Два флигеля, выдавшиеся вперед, соединяются с большим домом полукруглыми галереями.
Все это я разглядел после, а в ту минуту, когда подъезжал к княжеским хоромам, я вовсе был не в таком расположении духа, чтобы спокойно заняться рассматриванием местности. Я попризадумался немного о самом себе и от нечего делать сравнивал мое прошедшее с настоящим, дивился своим незаслуженным успехам, вспомнил о тебе и о всех вас, товарищах моего детства, близких мне по сердцу, которых судьба разметала в разные стороны. Качка коляски расположила бы меня, вероятно, еще к каким-нибудь думам, но вдруг лакей, сидевший на козлах, обратился ко мне и сказал:
- Вот, сударь, княжна изволят прогуливаться верхом…
- Где? - спросил я, вздрогнув и осматриваясь.
В конце дубовой аллеи, в которую только что повернула моя коляска, увидел я двух всадниц, возвращавшихся домой с гулянья, в сопровождении жокея. Ты будешь смеяться надо мной, если скажу тебе, что я смутился не на шутку от такой нечаянности. Встретиться с княжною, еще не зная ее, показалось мне очень неловко: поклониться ли ей или проехать мимо, как будто не замечая ее? что делать?.. Я сказал кучеру, чтобы он ехал тише, чтобы не обгонял дам, но кучер не слыхал моих слов: четверня моя неслась, а дамы ехали шагом… У меня забилось сердце от какой-то глупой боязни обратить на себя насмешливые взоры княжны. Мне почему-то представлялось, что она непременно должна посмотреть на меня насмешливо… Коляска уже нагнала их… Тут только одна из всадниц, в синем амазонском платье и в черной круглой шляпе, откинула от лица вуаль, повернула свою голову, посмотрела на знакомый ей экипаж, на меня, незнакомого ей, - и сказала два слова своей спутнице, которая тоже обернулась. В глазах у меня рябило. Я мог заметить только, промчавшись мимо всадниц, что у одной из них темные волосы, у другой рыжеватые, что одна очень стройна, другая безобразно худощава. Коляска остановилась у одного из боковых подъездов…

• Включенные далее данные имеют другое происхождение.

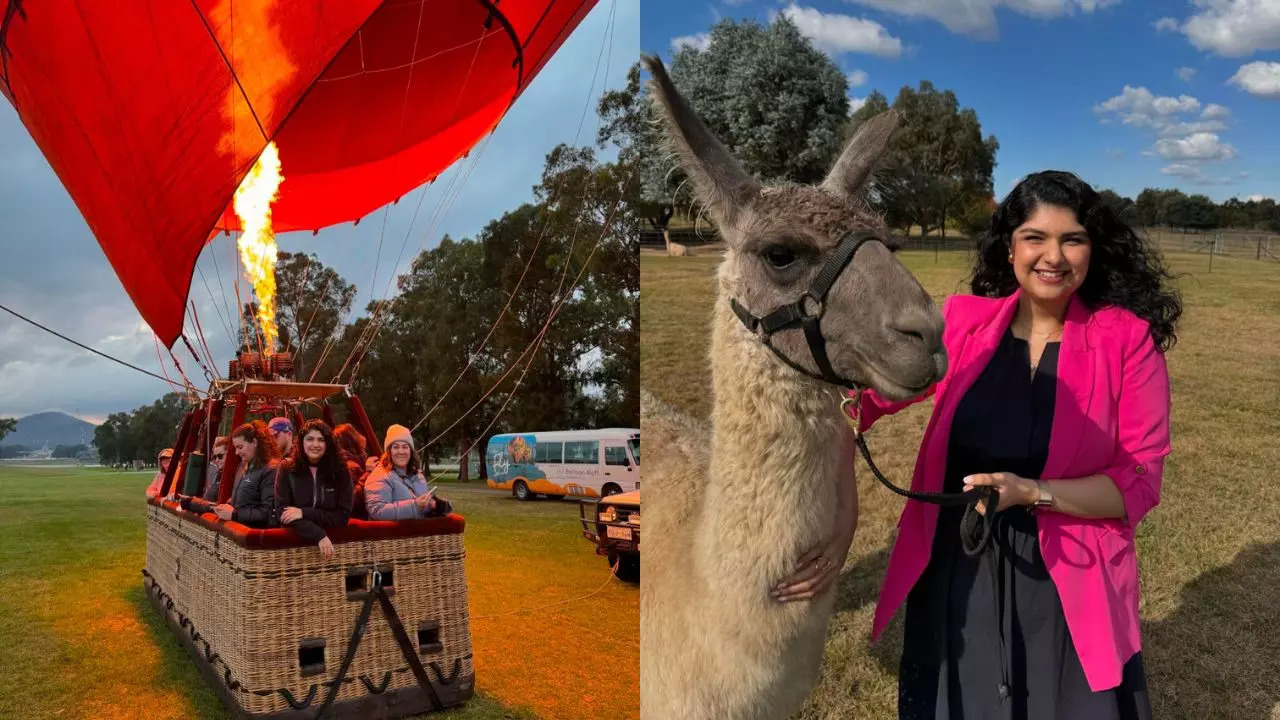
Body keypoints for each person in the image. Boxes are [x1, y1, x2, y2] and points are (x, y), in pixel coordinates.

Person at [773, 171, 1180, 719]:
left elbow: (1138, 483)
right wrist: (838, 520)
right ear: (1010, 245)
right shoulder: (965, 322)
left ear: (1092, 248)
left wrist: (1032, 492)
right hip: (956, 565)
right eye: (1035, 237)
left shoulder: (1127, 340)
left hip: (1068, 577)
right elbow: (858, 407)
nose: (1053, 256)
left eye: (1072, 239)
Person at [274, 420, 354, 559]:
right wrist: (318, 535)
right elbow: (283, 513)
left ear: (328, 444)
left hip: (332, 548)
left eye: (321, 440)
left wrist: (303, 512)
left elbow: (342, 516)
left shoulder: (340, 471)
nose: (315, 445)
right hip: (295, 547)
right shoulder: (287, 468)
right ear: (301, 442)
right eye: (310, 439)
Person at [363, 424, 451, 520]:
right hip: (391, 534)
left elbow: (421, 511)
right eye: (396, 447)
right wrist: (415, 506)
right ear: (389, 451)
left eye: (405, 447)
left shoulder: (417, 475)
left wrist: (434, 506)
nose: (401, 451)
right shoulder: (379, 476)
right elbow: (377, 511)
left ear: (410, 451)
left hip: (418, 533)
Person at [332, 423, 371, 519]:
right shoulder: (350, 467)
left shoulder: (344, 463)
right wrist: (368, 473)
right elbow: (350, 500)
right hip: (358, 519)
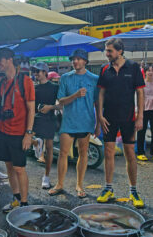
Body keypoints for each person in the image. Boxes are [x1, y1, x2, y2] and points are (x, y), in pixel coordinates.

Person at [96, 38, 145, 208]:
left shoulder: (133, 67)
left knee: (130, 153)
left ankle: (133, 190)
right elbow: (101, 94)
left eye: (109, 51)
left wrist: (140, 117)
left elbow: (140, 93)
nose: (107, 54)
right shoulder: (104, 69)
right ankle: (108, 188)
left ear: (119, 51)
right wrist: (100, 116)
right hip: (108, 117)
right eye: (106, 50)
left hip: (128, 118)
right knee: (108, 152)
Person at [0, 48, 35, 212]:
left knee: (19, 168)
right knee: (8, 166)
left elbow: (31, 109)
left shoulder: (25, 81)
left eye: (0, 60)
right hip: (4, 131)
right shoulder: (1, 84)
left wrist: (28, 134)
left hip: (19, 133)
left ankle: (24, 202)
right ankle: (16, 197)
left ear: (9, 60)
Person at [48, 49, 99, 198]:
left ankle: (79, 185)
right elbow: (61, 101)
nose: (75, 61)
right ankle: (60, 184)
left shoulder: (94, 79)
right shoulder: (65, 78)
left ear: (85, 62)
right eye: (73, 59)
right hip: (69, 122)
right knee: (63, 153)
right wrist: (76, 95)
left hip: (86, 121)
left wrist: (98, 124)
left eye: (78, 59)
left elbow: (97, 102)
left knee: (83, 154)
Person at [30, 62, 60, 190]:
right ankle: (37, 143)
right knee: (27, 138)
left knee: (49, 149)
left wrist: (50, 107)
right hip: (36, 119)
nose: (35, 74)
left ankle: (46, 177)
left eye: (38, 71)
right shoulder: (33, 88)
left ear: (45, 72)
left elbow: (61, 105)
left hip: (49, 119)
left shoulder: (55, 87)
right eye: (34, 71)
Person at [136, 65, 153, 161]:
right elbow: (137, 97)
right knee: (141, 131)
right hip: (144, 109)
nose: (150, 72)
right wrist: (137, 110)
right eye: (148, 71)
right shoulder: (141, 83)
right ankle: (140, 152)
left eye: (152, 71)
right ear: (145, 72)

У двери этого подъезда стоял белокурый мальчик лет десяти, в красной рубашке с золотым поясом и с цветком в руке, точно на картинке. Когда я выскочил из коляски и вошел в длинный коридор, мальчик побежал за мною.
- Это вы тот гость, которого ждал папенька? - спросил он, нахмурясь и осматривая меня.
- А кто твой папенька?
- Разве вы его не знаете? Папенька, Демид Петрович.
Лакей, провожавший меня, объяснил мне, что Демид Петрович - главный управляющий и дворецкий князя.
- Папенька велел, - продолжал мальчик, - приготовить вам комнаты туда, окнами в сад. Князь ему приказал… Да куда же вы идете? надо направо.